Definition und Mechanismen 

  • Antepartale Blutung (APB) ist definiert als Blutung aus dem Genitaltrakt nach der 24. Schwangerschaftswoche und vor der Geburt des Babys 
  • Ein relativ häufiges Problem, das in 5 % bis 6 % der Fälle auftritt schwanger Damen
  • Es bleibt eine der Hauptursachen für perinatale Mortalität und mütterliche Morbidität
  • Vier Grade von APB:
    • Beobachten: Flecken, Streifen oder Blutflecken
    • Geringfügige Blutung: < 50 ml
    • Größere Blutung: 50-1000 ml ohne Anzeichen eines Kreislaufschocks
    • Massive Blutung: > 1000 ml mit oder ohne Anzeichen eines Kreislaufschocks

Ursachen 

Komplikationen 

Mütterliche Komplikationen
Fötale Komplikationen
Perioperative Anämie
Infektion
Mütterlicher Schock
Nierentubuläre Nekrose
Konsumierend Koagulopathie
Blutung nach der Geburt
Längerer Krankenhausaufenthalt
Psychische Folgen
Komplikationen von Blutübertragung
Fetale Hypoxie
Klein für Gestationsalter und fötale Wachstumsbeschränkung
Frühgeburtlichkeit (iatrogen und spontan)
Fötaler Tod

Verwaltung

Antepartale Blutung (APB), Kortikosteroide, Tokolyse, Ultraschall, Ketamin

Empfohlene Lektüre 

  • Walfish, M., Neuman, A., Wlody, D., 2009. Maternale Blutung. Britisches Journal für Anästhesie 103, i47–i56.
  • Mercier FJ, Van de Velde M. Große geburtshilfliche Blutung.
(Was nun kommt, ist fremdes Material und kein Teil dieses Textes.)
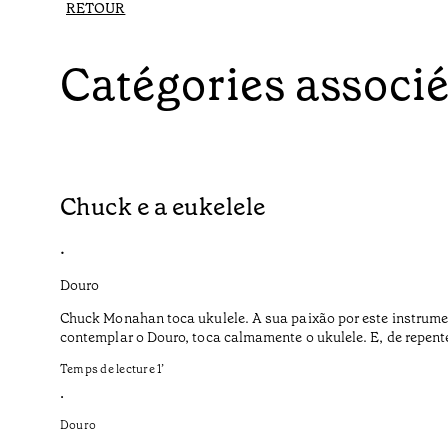
RETOUR
Catégories associ
Chuck e a eukelele
•
Douro
Chuck Monahan toca ukulele. A sua paixão por este instrume
contemplar o Douro, toca calmamente o ukulele. E, de repent
Temps de lecture
1
’
•
Douro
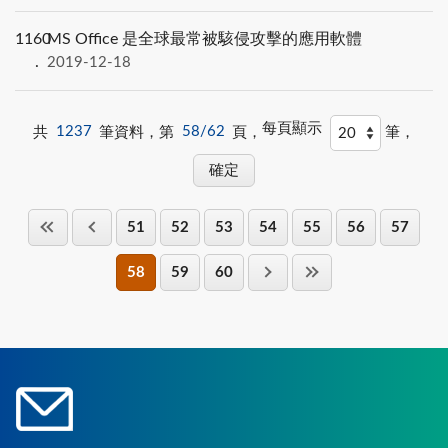
1160
MS Office 是全球最常被駭侵攻擊的應用軟體
2019-12-18
每頁顯示
共
1237
筆資料，第
58/62
頁，
筆，
51
52
53
54
55
56
57
58
59
60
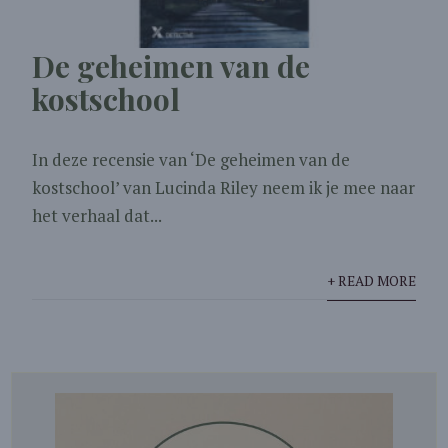
De geheimen van de
kostschool
In deze recensie van ‘De geheimen van de
kostschool’ van Lucinda Riley neem ik je mee naar
het verhaal dat...
+ READ MORE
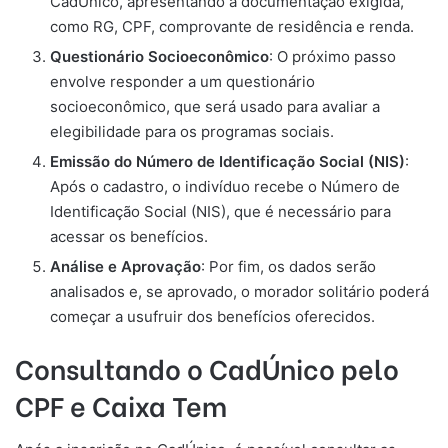
CadÚnico, apresentando a documentação exigida,
como RG, CPF, comprovante de residência e renda.
Questionário Socioeconômico
: O próximo passo
envolve responder a um questionário
socioeconômico, que será usado para avaliar a
elegibilidade para os programas sociais.
Emissão do Número de Identificação Social (NIS)
:
Após o cadastro, o indivíduo recebe o Número de
Identificação Social (NIS), que é necessário para
acessar os benefícios.
Análise e Aprovação
: Por fim, os dados serão
analisados e, se aprovado, o morador solitário poderá
começar a usufruir dos benefícios oferecidos.
Consultando o CadÚnico pelo
CPF e Caixa Tem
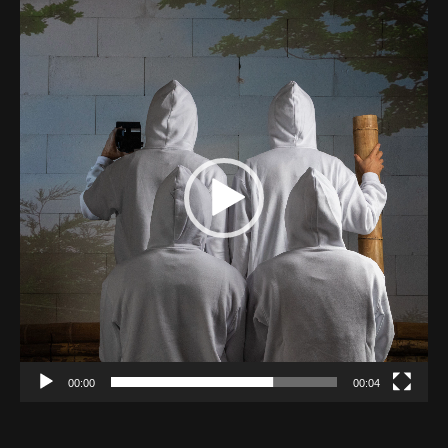
Lecteur
Web-design
vidéo
About
Contact
00:00
00:04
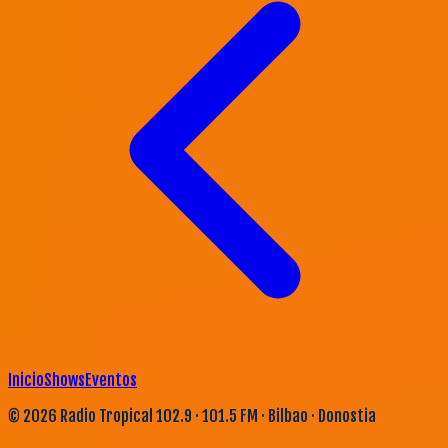
Inicio
Shows
Eventos
©
2026
Radio Tropical 102.9 · 101.5 FM · Bilbao · Donostia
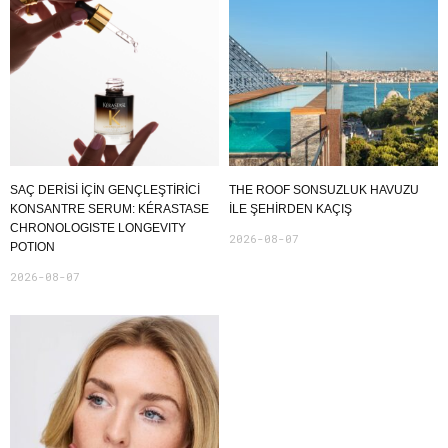
SAÇ DERİSİ İÇİN GENÇLEŞTİRİCİ
THE ROOF SONSUZLUK HAVUZU
KONSANTRE SERUM: KÉRASTASE
ILE ŞEHIRDEN KAÇIŞ
CHRONOLOGISTE LONGEVITY
2026-08-07
POTION
2026-08-07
Anästhesiol Clin. 2008;26(1):53-vi.
  • Antepartale Hämorrhagie Green-Top-Richtlinie Nr. 63, November 2011, Royal College of Obstreticans and Gynaecologists. https://www.rcog.org.uk/media/pwdi1tef/gtg_63.pdf

Klinische Updates

Bhowmik et al. (Cureus, 2024) beschreiben eine Fallserie von geburtshilflichen Notfällen aus einem abgelegenen Krankenhaus der Sekundärversorgung, in der Blutung vor der Geburt mit schwerer Anämie und hämodynamischer Instabilität war eine der Hauptindikationen für einen Notkaiserschnitt und eine Laparotomie. Der Bericht hebt hervor, dass schnelle Anästhesieentscheidung, frühzeitige Reanimation, Verfügbarkeit von Blutprodukten und enge multidisziplinäre Koordination sind entscheidend, wenn eine akute Pankreatitis ohne ausreichende Zeit zur Optimierung auftritt, insbesondere in ressourcenarmen Umgebungen. Diese Fälle unterstreichen die praktischen Prioritäten der Anästhesie bei schwerer akuter Pankreatitis: Stabilisierung des mütterlichen Zustands gegenüber diagnostischer Sicherheit, Antizipation massiver Blutungen und flexible Wahl der Anästhesie je nach Schweregrad und Dringlichkeit des Schocks.